One year ago at this time I was setting up camp with my family in the ICU waiting room of the Florida Hospital in Zephyrhills filled with two conflicting emotions-fear and joy. The morning of January 9, 2013 my cousin and his wife gave birth to their first born…a baby girl named Ruth. So happy for them and thrilled for my family to have a new little bundle to love and spoil. I never imagined a few short hours later by lunchtime my world would be turned upside down and has yet to be righted.
While teaching I received a text that my aunt was at the hospital with pneumonia. I told my mom, who at the time worked with me, so we could rearrange our schedules and she could go up after school. Just 15 minutes later, I received another text that stated that they were putting my aunt on life support. I was in told shock. My mind filled with so many thoughts…tell my mom, make sure she gets to Zephyrhills safely, get my daughter taken care of so I could go up after school, get a hold of my aunt who was in a meeting, and this CAN’T be happening…I NEED my aunt.

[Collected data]
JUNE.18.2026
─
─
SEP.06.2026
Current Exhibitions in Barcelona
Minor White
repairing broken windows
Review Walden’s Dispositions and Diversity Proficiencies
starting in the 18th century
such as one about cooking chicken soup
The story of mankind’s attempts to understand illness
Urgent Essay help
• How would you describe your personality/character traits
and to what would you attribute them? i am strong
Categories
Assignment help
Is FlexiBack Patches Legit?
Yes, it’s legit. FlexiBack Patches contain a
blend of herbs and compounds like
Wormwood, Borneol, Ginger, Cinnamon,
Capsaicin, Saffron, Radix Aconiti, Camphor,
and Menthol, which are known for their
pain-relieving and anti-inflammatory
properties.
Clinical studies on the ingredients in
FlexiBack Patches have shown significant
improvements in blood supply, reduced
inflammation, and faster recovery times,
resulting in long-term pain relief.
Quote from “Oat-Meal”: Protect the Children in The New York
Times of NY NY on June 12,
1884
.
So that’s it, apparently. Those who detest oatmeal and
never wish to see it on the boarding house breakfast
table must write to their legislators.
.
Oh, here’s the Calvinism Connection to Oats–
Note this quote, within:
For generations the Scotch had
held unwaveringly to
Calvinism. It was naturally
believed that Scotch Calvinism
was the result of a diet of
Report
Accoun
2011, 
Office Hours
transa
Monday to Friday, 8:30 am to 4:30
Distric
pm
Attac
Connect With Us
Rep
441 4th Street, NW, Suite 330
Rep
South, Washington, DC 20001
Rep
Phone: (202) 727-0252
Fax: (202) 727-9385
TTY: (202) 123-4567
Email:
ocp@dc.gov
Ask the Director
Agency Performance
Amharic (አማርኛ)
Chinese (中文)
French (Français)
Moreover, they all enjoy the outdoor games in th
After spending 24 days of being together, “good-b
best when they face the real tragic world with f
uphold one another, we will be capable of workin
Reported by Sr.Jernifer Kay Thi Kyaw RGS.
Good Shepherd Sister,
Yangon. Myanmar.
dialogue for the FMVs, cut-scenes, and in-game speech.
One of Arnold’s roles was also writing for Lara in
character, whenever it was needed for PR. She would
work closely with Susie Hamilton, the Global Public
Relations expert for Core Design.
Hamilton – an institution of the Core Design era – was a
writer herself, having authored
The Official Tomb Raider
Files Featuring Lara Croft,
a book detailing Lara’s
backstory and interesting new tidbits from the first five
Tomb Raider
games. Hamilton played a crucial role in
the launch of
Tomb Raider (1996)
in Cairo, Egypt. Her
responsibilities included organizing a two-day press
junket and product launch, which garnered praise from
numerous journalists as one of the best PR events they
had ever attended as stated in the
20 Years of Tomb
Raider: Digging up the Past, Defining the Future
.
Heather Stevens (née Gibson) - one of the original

▸ **Exercise set**:
(A) In the hospital account, what name did the author's cousin and his wife give their first child?
(B) Continue the hospital account from its final sentence.

▸ **Solved tasks**:
(A) Ruth.

(B)
Days passed as she was in a coma with her lungs bleeding and filling with fluids. I would work and go up and sit in her room holding her, talking to her and trying to be so strong. A few times we got some positive news but it quickly would vanish as more despairing news would come.
Then came the time I had to let my little 6-year-old girl know her Nana was “really sick” and may be going to live with God. This was not a new concept to her as she dealt with the death of her Papa Richard, the man who took care of her since she was a year old, when she was in kindergarten. She of course wanted to see her Nana. I was unsure…do I take her to see Nana filled with tubes and wires…do I not so she can remember Nana camping, playing, swimming, loving her, etc.
Finally progress was made and the ventilator was able to be removed, she was moved to rehab, and even made it home. She even was well enough to attend the baby dedication of Ruth.
Although so thrilled that she was able to be there, a sense of peace never came to me that her illness was resolved and she would continue to improve until she was back to where she was previously. I have never really been a glass half full girl.
My greatest fears came true this past summer when we received the news that there was no cure for what had happened for her lungs and her only chance for a bilateral lung transplant.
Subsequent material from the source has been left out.